Moving forward, we still have some work ahead as we want to deploy this solution to more and more repositories. The goal is to deploy it and improve it as soon as we touch the configuration of a repository. The detailed maintainer documentation makes it easy to deploy in a new repository as well have having all packaged as templates.

Azure DevOps is an amazing tool and there is so much you can do for it. One of our next step is about to automate the management of the tokens as explained in a previous section. An Azure function and use of the token hash, its expiry date and the GitHub user ID will definitely add more security as well.

On the hardware side, some devices require to press some buttons to be flashed. In order to achieve this, we will have to simulate this before running nanoff to flash the device. The great news is that we can use an FT232 or equivalent using .NET IoT. That will require additional wiring but that can be necessary for those scenarios. Also, the goal is to be able to add real sensors, to test I2C in real, similar to SPI. And for this scenario as well, we will require some wiring.

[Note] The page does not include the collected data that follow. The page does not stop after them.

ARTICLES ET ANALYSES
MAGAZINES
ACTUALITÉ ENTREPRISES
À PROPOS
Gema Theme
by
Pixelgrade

All this is now possible! And we will definitely continue to improve the solution based on the needs.

Conclusion

As you’ve seen, there has been a lot of work, tips and tricks put together to arrive to a working solution where we have a fully, transparent, dynamic, scalable and as secure solution as possible!

We have been using a lot of possibilities from ADO, and self-agent are an amazing solution to run tests on real hardware in a scalable and secure way.

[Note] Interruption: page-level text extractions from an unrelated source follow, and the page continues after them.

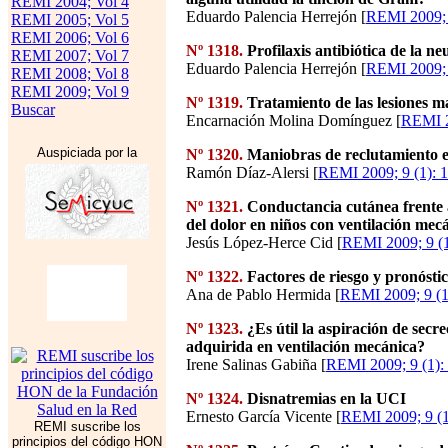
REMI 2004; Vol 4
Eduardo Palencia Herrejón [
REMI 2009; 
REMI 2005; Vol 5
REMI 2006; Vol 6
Nº 1318.
Profilaxis antibiótica de la n
REMI 2007; Vol 7
Eduardo Palencia Herrejón [
REMI 2009; 
REMI 2008; Vol 8
REMI 2009; Vol 9
Nº 1319.
Tratamiento de las lesiones m
Buscar
Encarnación Molina Domínguez [
REMI 2
Auspiciada por la
Nº 1320.
Maniobras de reclutamiento en
Ramón Díaz-Alersi [
REMI 2009; 9 (1): 
Nº 1321.
Conductancia cutánea frent
del dolor en niños con ventilación mec
Jesús López-Herce Cid [
REMI 2009; 9 (1
Nº 1322.
Factores de riesgo y pronóstic
Ana de Pablo Hermida [
REMI 2009; 9 (1
Nº 1323.
¿Es útil la aspiración de secr
adquirida en ventilación mecánica?
Irene Salinas Gabiña [
REMI 2009; 9 (1):
Nº 1324.
Disnatremias en la UCI
Ernesto García Vicente [
REMI 2009; 9 (1
REMI suscribe los
principios del código HON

The key challenges to make the solution working both natively on Windows and Linux have been important. And there are a lot of details to pay attention to. From access to the hardware on WSL2 in a Linux container running on Windows to running Windows specific .NET Framework programs on Linux. Also, the overall pipeline setup has required quite some ingenuity to be able to have something truly dynamic. And to make it easy to use for our key contributors, we also develop a set of tools making things easy for anyone to adopt our solution.

The security concerns have been in our mind since the beginning and all the design has placed it at the center. While a 0-risk solution running hardware on a self-hosted agent does not exist, we have acknowledged and understand the risks and mitigated all of them.

And hardware tests are just amazing. Yes, they do involve quite some thoughts, some specific settings, but they definitely worth it! So, just go for them, keep them secure and scalable, easy to setup and as dynamic as possible. We hope that we showed you the way and unleashed a lot of secrets that will make your life much easier.